Furthermore Smart Cities thrive if we adhere to a three pronged approach. First of all, we keep the conversation comprehensive and avoid the trap of reverting back to thinking in silos. In our networked world where everything influences everything, the construct of the InterSpace helps us to understand this entanglement and design truly Smart Cities. Secondly, we solve wicked problems using the quadruple helix, i.e. we ensure the involvement and collaboration of governments, businesses, knowledge institutions and citizens (directly or thru civic organisations). And finally, we view technology not as a technocratic goal in itself, nor as a mere enabler, but as one of the major drivers of change, next to Globalisation and Sustainability. The 4th industrial revolution is changing human behaviour and the possibilities to improve our lives and circumstances are endless. But we do need a deep understanding of the underlying technological and societal forces and apply our Disciplined Imagination.
Relevance regained
We need the concept of a Smart City as described here because cities are the “crucibles” where we can tackle wicked problems and because urbanisation is expected to grow exponentially for many years ahead. The role of an encompassing Smart City concept as defined in this article is threefold. First of all it gives us a world view that allows us to keep improving our discourse (Haijer, 2014) about the dynamics of cities. Secondly, it forces us to shift our paradigm away from silo-thinking which is highly inappropriate – if not disastrous – in a networked world. And lastly, the Smart Cities concept gives us a model to use for (re)designing and managing our cities.
Concluding Remarks
Since their emergence some 6000 years many cities have come and gone. History teaches us that cities die from either natural disaster, war, depletion of natural resources, or changes in the economy.
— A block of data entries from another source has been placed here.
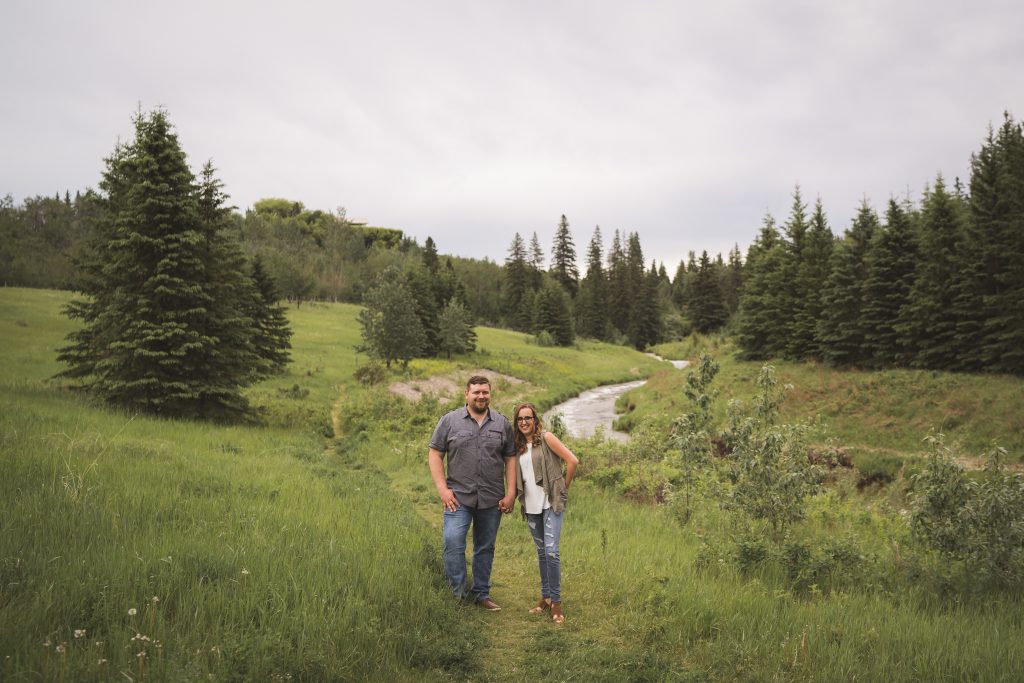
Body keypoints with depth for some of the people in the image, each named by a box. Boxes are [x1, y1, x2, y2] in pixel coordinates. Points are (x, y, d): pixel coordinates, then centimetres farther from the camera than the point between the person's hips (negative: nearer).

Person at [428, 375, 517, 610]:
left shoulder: (502, 423, 7)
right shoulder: (449, 421, 1)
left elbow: (510, 459, 7)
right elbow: (434, 454, 1)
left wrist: (511, 494, -1)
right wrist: (443, 489, -8)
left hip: (492, 500, 2)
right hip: (459, 496, -2)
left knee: (486, 548, 11)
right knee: (453, 542, -16)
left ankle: (481, 593, 24)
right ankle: (457, 593, -4)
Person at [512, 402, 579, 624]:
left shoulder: (546, 438, -7)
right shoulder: (518, 445, 10)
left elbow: (572, 461, -10)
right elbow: (516, 475, 22)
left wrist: (564, 487, -3)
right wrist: (515, 497, 10)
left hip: (551, 503, -6)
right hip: (531, 506, 6)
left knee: (551, 551, -12)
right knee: (541, 552, 13)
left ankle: (556, 602, -3)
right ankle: (545, 597, 22)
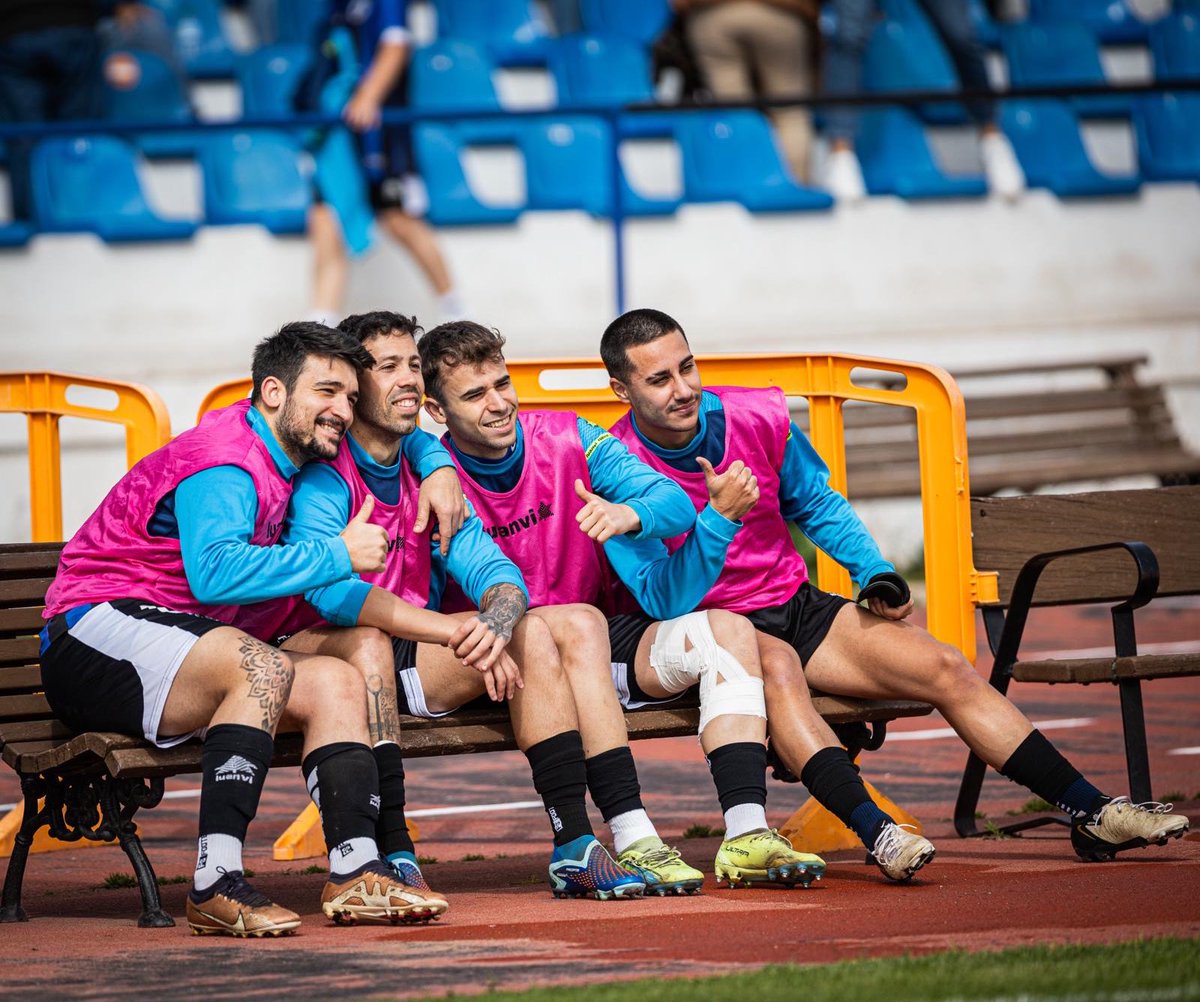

The demise of for instance the great Mayan cities, believed to be caused by unsustainability of resource use and societal hierarchy, and the demise of Petra caused by a change in trade routes, hold many lessons for today’s cities and we better take notice.
Digitisation holds the promise of preventing demise from happening to our cities today. But let’s be aware that technology is a double edged sword that can be used for good and for bad. If this article leaves you with only one message, it is that the city is not going to become smart all by itself. Engagement, thru deliberate concerted action, is needed from all stakeholders in the quadruple helix, but first and foremost from citizens. So if the city, like Lewis says, is a stage on which the drama of life is enacted, we each need to ask ourselves: “Which role will I play as an actor – and not mere spectator – to make our world a better place?”